Among the 7160 patients positive for SARS-CoV-2, we identified 3827 (53·4%) patients with COVID-19 in the Daegu–Gyeongbuk region and 3333 (46·6%) patients with COVID-19 in other areas. We used propensity score matching for both groups (appendix pp 8, 12, 13; Daegu–Gyeongbuk matched cohort, n=1718; other areas matched cohort, n=848; standardised mean difference in each cohort <0·1). Patients with severe mental illness in the Daegu–Gyeongbuk region had a high risk of severe COVID-19 outcomes (fully adjusted OR 2·55, 95% CI 1·59–4·10), which was similiar to patients in other areas (2·66, 95% CI 1·08–6·57).

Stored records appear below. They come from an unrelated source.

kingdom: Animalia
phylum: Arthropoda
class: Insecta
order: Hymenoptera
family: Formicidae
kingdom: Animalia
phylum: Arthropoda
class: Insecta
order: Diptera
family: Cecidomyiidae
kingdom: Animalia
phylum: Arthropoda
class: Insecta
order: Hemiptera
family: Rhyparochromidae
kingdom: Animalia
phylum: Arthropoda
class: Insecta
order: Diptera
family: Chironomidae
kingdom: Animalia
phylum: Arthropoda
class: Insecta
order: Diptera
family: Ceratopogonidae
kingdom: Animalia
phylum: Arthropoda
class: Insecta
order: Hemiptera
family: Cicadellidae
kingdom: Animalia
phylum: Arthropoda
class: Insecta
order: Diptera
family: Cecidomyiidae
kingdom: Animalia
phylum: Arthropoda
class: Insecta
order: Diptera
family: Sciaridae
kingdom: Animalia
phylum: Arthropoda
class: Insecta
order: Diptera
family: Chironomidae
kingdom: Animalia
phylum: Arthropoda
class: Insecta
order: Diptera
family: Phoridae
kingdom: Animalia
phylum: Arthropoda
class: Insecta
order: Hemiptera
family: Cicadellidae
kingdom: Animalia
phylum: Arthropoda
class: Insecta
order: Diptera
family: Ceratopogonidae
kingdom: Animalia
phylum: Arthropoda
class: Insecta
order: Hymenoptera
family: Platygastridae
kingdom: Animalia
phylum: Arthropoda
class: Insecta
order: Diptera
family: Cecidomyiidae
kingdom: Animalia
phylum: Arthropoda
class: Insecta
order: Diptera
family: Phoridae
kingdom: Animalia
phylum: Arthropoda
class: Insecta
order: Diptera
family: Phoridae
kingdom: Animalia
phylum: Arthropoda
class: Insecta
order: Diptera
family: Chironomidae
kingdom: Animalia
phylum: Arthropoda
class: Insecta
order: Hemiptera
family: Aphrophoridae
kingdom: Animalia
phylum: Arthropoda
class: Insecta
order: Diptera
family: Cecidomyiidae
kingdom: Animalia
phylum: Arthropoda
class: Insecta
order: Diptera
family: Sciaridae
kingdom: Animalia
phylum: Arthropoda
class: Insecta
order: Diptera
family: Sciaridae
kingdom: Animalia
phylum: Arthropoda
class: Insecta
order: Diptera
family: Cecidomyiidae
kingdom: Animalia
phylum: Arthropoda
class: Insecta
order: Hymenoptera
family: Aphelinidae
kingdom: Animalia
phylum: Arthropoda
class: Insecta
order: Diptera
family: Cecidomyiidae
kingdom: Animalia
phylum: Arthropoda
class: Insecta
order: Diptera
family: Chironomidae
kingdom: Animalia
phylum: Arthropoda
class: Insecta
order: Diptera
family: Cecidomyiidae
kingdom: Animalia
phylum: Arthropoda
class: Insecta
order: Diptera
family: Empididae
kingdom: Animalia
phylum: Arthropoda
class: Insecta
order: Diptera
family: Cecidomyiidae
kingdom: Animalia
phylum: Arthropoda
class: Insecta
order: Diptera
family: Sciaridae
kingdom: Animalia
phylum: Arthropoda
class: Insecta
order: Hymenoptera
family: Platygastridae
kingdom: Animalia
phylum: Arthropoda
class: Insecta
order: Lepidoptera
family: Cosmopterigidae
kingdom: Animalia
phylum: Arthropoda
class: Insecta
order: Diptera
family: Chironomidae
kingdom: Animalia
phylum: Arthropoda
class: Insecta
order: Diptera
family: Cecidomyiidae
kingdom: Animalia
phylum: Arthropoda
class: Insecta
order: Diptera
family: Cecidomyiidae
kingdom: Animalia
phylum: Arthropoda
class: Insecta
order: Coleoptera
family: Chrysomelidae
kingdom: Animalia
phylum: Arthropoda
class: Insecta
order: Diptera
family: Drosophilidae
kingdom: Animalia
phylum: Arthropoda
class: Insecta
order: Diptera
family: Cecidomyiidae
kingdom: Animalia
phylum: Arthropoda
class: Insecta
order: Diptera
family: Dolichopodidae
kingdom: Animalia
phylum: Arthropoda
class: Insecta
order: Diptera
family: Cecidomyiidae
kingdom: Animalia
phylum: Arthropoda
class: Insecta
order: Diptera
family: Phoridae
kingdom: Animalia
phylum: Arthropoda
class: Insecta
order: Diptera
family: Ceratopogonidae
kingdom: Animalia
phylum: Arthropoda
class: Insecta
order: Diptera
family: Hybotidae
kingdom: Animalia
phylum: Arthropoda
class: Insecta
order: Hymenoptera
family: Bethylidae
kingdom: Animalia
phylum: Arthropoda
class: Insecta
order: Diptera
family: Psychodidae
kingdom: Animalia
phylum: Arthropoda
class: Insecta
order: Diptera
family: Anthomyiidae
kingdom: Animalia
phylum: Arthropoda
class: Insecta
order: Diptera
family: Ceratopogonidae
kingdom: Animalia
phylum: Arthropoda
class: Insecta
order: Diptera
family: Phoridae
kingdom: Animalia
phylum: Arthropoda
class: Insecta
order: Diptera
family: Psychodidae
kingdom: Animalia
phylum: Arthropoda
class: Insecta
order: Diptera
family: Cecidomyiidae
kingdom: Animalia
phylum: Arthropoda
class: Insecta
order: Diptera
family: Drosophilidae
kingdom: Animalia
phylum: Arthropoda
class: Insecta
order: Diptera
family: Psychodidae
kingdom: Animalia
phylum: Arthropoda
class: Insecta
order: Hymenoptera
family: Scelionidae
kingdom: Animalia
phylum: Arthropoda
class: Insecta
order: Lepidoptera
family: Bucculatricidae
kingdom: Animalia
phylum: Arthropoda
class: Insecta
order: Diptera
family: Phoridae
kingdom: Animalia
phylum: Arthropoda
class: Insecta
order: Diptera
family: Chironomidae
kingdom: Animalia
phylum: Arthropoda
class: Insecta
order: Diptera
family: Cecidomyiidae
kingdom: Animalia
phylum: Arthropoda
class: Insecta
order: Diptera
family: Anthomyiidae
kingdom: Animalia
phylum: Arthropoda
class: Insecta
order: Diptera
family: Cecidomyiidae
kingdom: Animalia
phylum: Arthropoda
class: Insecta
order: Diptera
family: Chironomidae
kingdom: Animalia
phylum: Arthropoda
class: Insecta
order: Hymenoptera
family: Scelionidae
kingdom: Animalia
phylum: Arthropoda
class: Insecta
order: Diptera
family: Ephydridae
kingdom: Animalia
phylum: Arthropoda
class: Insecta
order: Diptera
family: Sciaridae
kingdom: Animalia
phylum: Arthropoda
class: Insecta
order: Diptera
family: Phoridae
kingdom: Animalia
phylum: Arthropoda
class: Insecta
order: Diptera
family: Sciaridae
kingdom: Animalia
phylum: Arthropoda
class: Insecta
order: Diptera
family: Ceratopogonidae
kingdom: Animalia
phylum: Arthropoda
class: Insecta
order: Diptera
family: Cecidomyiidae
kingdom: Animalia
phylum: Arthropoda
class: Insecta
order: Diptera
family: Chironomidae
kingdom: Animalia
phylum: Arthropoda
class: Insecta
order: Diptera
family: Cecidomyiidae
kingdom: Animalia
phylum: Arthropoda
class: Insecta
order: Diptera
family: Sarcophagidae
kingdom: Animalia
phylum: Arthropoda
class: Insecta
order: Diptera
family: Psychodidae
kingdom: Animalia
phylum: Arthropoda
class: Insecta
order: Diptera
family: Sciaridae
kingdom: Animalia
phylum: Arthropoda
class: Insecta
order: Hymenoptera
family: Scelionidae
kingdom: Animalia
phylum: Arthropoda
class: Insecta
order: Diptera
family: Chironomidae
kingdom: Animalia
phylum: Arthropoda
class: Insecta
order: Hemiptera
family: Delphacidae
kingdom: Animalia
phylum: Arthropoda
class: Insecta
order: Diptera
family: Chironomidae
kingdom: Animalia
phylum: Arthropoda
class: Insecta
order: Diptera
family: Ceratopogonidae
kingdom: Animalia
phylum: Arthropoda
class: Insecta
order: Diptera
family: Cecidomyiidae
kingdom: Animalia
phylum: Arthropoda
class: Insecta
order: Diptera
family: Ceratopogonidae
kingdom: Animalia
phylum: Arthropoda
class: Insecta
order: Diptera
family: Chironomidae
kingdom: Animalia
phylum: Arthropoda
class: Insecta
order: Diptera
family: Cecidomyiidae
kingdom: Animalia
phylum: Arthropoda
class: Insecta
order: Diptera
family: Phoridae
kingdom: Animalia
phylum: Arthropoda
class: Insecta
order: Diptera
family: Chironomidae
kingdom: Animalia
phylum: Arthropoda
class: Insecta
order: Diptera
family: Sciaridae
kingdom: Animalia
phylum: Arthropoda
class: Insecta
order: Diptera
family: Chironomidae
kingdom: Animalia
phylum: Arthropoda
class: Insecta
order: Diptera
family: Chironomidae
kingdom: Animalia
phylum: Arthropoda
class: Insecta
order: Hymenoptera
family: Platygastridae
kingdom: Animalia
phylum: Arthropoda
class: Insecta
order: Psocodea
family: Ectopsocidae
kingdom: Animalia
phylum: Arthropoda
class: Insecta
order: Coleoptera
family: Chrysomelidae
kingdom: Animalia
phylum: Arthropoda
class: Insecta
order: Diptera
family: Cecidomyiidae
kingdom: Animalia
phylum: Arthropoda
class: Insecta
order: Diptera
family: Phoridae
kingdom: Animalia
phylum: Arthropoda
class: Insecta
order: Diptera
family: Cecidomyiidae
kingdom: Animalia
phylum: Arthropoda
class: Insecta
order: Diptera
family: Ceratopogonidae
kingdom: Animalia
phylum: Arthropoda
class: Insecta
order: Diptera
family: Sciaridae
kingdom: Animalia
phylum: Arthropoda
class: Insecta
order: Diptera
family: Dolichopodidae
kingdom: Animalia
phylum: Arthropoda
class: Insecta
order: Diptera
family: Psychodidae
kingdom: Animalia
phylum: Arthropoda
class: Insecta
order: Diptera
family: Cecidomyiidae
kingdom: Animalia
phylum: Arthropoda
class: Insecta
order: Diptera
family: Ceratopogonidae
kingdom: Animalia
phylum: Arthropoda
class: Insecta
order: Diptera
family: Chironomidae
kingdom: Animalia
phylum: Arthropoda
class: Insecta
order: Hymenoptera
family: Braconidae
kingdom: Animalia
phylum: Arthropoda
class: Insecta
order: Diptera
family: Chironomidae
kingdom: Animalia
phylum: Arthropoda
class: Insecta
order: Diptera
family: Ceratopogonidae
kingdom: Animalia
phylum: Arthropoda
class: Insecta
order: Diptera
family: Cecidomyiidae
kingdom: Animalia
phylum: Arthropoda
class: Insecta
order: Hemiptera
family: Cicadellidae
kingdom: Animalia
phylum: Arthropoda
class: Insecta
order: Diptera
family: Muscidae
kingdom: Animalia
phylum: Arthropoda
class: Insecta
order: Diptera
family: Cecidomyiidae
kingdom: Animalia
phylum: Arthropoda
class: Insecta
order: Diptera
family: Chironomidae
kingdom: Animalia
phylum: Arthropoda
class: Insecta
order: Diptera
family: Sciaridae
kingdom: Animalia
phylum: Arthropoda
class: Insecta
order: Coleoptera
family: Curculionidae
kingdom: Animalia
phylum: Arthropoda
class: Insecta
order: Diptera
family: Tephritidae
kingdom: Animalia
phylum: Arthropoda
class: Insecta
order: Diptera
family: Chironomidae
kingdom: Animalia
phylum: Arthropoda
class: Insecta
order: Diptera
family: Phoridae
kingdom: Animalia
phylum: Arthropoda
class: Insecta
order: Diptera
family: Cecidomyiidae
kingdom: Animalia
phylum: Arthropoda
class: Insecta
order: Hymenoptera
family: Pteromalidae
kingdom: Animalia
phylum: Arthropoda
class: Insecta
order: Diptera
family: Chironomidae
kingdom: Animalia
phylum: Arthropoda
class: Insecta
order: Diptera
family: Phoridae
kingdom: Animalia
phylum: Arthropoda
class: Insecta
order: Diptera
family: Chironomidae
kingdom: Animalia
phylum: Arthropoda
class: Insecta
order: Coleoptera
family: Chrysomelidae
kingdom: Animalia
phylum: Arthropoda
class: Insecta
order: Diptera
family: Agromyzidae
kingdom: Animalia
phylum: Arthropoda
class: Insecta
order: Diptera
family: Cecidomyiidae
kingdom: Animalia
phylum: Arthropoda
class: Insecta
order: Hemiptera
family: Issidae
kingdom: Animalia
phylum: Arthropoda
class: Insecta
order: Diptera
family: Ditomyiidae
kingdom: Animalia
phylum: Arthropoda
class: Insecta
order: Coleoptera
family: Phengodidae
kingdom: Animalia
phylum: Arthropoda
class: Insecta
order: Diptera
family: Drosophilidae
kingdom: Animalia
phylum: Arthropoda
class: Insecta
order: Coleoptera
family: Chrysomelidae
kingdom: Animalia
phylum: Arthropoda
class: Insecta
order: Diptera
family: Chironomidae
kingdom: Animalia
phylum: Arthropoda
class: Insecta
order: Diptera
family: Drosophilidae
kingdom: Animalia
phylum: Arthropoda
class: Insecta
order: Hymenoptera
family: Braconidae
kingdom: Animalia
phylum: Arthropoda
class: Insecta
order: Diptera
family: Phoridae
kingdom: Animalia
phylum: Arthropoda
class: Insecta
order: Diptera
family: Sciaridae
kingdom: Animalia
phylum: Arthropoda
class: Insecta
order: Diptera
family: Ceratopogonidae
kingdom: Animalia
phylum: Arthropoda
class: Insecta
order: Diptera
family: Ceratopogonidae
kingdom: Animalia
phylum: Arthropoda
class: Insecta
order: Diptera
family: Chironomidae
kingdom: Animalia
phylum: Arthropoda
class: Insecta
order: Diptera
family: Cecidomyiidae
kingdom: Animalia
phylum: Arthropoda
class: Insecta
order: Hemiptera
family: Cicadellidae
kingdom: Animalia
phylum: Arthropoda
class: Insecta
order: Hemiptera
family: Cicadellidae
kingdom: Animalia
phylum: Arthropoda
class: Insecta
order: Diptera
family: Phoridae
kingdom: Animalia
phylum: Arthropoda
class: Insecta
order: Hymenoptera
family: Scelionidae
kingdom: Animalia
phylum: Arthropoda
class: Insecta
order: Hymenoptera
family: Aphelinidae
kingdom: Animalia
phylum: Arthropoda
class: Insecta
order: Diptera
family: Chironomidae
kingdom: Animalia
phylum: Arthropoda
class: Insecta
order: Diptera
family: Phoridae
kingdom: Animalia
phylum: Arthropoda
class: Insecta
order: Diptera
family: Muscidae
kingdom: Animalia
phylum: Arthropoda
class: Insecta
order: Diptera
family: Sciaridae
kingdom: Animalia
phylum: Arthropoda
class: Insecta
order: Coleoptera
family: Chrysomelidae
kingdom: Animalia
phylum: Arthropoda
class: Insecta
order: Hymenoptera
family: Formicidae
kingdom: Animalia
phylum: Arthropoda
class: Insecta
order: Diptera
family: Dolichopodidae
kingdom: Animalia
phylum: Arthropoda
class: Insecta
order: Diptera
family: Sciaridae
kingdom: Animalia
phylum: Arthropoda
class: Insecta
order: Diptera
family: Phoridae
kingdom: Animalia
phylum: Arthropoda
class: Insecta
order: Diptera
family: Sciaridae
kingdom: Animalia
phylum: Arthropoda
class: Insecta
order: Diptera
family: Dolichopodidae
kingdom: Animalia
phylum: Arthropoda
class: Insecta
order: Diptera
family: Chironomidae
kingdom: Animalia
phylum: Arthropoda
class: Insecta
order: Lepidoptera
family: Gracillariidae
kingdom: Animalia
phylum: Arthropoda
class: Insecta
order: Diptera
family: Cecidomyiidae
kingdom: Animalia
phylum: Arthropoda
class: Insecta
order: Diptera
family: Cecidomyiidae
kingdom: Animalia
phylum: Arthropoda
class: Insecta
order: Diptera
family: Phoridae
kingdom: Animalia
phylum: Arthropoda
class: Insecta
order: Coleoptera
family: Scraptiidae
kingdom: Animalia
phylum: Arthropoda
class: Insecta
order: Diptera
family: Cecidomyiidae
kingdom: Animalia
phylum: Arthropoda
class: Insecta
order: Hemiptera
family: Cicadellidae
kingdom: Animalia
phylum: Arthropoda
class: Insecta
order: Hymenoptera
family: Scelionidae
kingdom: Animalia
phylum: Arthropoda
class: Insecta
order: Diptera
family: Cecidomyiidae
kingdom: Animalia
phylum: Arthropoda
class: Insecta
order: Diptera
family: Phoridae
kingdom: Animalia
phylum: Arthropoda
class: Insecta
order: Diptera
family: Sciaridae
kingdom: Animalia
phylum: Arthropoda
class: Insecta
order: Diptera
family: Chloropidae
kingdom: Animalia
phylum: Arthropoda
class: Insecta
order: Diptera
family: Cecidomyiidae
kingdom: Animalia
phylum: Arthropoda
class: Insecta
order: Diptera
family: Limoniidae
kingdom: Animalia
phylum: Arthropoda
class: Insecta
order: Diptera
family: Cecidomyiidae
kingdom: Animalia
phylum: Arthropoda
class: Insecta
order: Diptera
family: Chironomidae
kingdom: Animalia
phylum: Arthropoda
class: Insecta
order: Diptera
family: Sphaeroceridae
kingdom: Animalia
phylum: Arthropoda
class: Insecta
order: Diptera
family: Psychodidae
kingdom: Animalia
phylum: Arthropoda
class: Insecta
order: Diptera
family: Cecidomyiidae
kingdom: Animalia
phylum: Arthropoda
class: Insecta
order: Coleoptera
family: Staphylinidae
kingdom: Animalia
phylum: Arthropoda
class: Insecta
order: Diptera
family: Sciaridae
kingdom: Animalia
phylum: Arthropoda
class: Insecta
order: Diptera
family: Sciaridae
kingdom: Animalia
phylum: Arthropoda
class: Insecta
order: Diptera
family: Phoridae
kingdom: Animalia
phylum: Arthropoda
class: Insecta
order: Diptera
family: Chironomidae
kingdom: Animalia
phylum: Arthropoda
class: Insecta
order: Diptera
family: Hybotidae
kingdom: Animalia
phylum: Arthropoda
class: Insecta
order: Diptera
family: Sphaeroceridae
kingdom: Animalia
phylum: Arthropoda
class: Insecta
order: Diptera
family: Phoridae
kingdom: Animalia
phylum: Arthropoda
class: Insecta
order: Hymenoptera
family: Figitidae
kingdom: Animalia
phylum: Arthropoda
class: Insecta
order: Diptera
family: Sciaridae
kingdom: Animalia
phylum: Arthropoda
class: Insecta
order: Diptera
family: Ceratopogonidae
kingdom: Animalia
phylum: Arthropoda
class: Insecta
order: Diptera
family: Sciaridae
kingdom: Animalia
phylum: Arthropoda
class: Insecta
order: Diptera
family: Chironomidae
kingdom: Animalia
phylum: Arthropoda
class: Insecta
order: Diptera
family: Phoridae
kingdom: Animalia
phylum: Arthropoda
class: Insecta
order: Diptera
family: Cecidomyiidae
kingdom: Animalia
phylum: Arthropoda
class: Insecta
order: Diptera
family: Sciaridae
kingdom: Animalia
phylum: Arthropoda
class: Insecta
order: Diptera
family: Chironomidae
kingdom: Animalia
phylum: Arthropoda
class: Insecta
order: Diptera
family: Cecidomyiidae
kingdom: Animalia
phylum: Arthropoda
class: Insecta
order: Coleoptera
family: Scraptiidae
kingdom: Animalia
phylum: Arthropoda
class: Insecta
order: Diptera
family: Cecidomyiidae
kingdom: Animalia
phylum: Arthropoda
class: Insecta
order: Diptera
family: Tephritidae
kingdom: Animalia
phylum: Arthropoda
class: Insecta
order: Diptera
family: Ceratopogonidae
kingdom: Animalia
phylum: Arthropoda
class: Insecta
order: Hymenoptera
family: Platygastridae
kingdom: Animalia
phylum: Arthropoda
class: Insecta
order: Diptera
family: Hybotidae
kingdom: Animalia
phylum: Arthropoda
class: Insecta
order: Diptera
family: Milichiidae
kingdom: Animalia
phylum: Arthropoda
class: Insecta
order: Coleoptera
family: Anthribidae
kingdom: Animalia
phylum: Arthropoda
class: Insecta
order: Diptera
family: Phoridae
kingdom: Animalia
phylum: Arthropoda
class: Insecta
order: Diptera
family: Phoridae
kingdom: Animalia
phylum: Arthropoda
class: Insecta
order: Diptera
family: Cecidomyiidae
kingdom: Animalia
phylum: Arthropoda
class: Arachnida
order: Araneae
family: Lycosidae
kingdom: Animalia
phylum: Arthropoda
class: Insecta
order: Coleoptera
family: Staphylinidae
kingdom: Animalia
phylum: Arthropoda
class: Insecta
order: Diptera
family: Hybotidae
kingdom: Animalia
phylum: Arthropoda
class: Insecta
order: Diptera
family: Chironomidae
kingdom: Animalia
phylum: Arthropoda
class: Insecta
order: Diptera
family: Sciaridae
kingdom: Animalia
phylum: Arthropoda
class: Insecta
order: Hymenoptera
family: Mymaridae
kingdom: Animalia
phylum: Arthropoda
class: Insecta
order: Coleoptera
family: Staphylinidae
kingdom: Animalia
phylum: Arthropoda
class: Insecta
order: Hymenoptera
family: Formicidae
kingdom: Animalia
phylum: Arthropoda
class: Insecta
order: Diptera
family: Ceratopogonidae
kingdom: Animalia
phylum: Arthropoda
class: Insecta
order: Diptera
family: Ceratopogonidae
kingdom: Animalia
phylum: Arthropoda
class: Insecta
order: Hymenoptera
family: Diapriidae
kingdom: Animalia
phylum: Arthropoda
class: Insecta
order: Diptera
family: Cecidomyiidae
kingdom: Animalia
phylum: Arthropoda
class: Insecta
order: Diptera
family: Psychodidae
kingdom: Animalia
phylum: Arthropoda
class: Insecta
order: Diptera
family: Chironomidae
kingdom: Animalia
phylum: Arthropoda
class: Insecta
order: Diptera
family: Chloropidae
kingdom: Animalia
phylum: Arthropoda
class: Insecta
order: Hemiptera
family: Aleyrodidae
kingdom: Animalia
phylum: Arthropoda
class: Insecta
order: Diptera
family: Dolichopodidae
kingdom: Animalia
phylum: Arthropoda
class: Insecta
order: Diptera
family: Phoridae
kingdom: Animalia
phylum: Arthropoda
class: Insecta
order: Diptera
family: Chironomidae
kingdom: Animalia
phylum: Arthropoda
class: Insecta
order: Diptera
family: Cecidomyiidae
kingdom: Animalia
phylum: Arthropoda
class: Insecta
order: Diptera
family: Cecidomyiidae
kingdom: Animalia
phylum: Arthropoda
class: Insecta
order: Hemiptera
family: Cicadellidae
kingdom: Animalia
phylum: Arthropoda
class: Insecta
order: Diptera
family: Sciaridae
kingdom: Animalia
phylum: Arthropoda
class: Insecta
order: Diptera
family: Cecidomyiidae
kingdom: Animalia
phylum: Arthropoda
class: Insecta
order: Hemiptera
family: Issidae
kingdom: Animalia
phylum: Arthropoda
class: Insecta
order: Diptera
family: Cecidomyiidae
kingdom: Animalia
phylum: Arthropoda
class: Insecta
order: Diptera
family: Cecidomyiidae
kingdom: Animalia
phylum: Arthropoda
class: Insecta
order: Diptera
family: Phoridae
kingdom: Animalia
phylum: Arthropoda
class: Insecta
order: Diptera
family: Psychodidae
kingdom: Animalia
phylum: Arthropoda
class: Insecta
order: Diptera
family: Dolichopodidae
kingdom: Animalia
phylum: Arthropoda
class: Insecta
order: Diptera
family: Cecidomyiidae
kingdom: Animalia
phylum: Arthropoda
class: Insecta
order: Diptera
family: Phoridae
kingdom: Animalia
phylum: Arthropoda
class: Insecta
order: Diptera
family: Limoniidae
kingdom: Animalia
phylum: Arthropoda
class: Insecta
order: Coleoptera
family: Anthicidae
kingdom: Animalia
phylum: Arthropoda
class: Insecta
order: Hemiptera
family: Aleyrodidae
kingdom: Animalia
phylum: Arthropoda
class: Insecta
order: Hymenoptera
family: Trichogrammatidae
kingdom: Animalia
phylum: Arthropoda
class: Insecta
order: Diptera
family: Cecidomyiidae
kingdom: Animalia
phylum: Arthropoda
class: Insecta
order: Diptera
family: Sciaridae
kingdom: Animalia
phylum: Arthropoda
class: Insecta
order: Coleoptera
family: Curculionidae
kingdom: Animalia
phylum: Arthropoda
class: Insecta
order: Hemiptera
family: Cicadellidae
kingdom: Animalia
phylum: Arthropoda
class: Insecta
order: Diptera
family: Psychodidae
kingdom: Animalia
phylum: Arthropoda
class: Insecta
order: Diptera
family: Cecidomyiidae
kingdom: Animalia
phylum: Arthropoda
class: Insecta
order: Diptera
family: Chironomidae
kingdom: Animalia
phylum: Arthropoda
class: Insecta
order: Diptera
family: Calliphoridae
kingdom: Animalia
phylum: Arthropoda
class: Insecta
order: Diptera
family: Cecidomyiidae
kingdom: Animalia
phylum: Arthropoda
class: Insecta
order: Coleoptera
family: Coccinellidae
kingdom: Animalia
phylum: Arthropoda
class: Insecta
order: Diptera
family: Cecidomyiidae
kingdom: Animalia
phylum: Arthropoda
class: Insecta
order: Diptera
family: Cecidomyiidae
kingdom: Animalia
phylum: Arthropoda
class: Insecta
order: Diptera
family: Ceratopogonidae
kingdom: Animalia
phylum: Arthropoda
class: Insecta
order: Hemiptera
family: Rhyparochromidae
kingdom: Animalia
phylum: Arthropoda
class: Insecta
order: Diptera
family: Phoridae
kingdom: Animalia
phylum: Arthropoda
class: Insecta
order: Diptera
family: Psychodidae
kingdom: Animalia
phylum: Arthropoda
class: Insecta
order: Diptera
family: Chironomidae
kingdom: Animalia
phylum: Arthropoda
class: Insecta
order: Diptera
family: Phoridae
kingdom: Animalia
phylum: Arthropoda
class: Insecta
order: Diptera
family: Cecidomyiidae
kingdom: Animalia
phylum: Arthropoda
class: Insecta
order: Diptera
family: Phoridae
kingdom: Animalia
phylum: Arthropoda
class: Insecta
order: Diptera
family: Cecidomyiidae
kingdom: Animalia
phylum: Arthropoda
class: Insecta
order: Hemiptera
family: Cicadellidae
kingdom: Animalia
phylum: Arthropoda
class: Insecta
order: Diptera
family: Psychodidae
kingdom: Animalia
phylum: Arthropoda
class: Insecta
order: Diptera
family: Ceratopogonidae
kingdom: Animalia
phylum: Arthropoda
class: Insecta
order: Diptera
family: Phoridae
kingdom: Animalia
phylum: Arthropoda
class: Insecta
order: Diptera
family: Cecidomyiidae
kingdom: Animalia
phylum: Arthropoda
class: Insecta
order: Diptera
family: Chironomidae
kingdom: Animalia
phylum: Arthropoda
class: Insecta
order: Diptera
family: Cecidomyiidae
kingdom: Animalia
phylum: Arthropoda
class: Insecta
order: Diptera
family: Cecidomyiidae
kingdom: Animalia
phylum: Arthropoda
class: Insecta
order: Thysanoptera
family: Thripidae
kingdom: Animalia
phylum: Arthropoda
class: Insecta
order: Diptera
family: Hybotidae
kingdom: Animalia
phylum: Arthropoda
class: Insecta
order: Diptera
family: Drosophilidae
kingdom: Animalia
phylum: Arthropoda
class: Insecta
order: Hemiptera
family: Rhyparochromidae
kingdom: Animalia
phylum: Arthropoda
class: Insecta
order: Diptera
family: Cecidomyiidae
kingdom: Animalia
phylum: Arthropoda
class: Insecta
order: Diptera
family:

Our post-hoc analysis showed a potential association between mental illness and COVID-19 stratified by subtype of pre-existing psychiatric disorders and region. According to a cohort analysis, patients with depression or anxiety are more susceptible to SARS-CoV-2 infection,5 which is inconsistent with our results. Mental illness influenced several environmental risk factors; thus, strict propensity score matching and risk adjustment were required to understand the effect of psychiatric disorders. We found novel relationships between SARS-CoV-2 positivity and alcohol or drug misuse, which were not reported in our original analysis. Biologically, chronic alcohol ingestion increases alveolar permeability which might facilitate viral entry to the lung and decrease the pulmonary immune defence to pathogens, consequently increasing the rate of the infection.6 Also, because alcohol or drugs are usually consumed during social activity and talking, these people are highly likely to violate rules of social distancing and wearing masks.7 Consistent with other reports, these findings identified people who misused alcohol or drugs as a susceptible population at increased risk of COVID-19, showing the need to screen and treat this population to control the COVID-19 pandemic.7
Although there were clusters of infections associated with COVID-19 at psychiatric hospitals in some areas, our region-stratified results were similar to our main results, suggesting that patients with a severe mental illness were at a slightly higher risk of having severe clinical outcomes of COVID-19 than were patients with no history of mental illness, independent of regional COVID-19 influential factors.
This online publication has been corrected. The corrected version first appeared at thelancet.com/psychiatry on February 26, 2021
Acknowledgments
We declare no competing interests. SWL and JMY contributed equally to this work.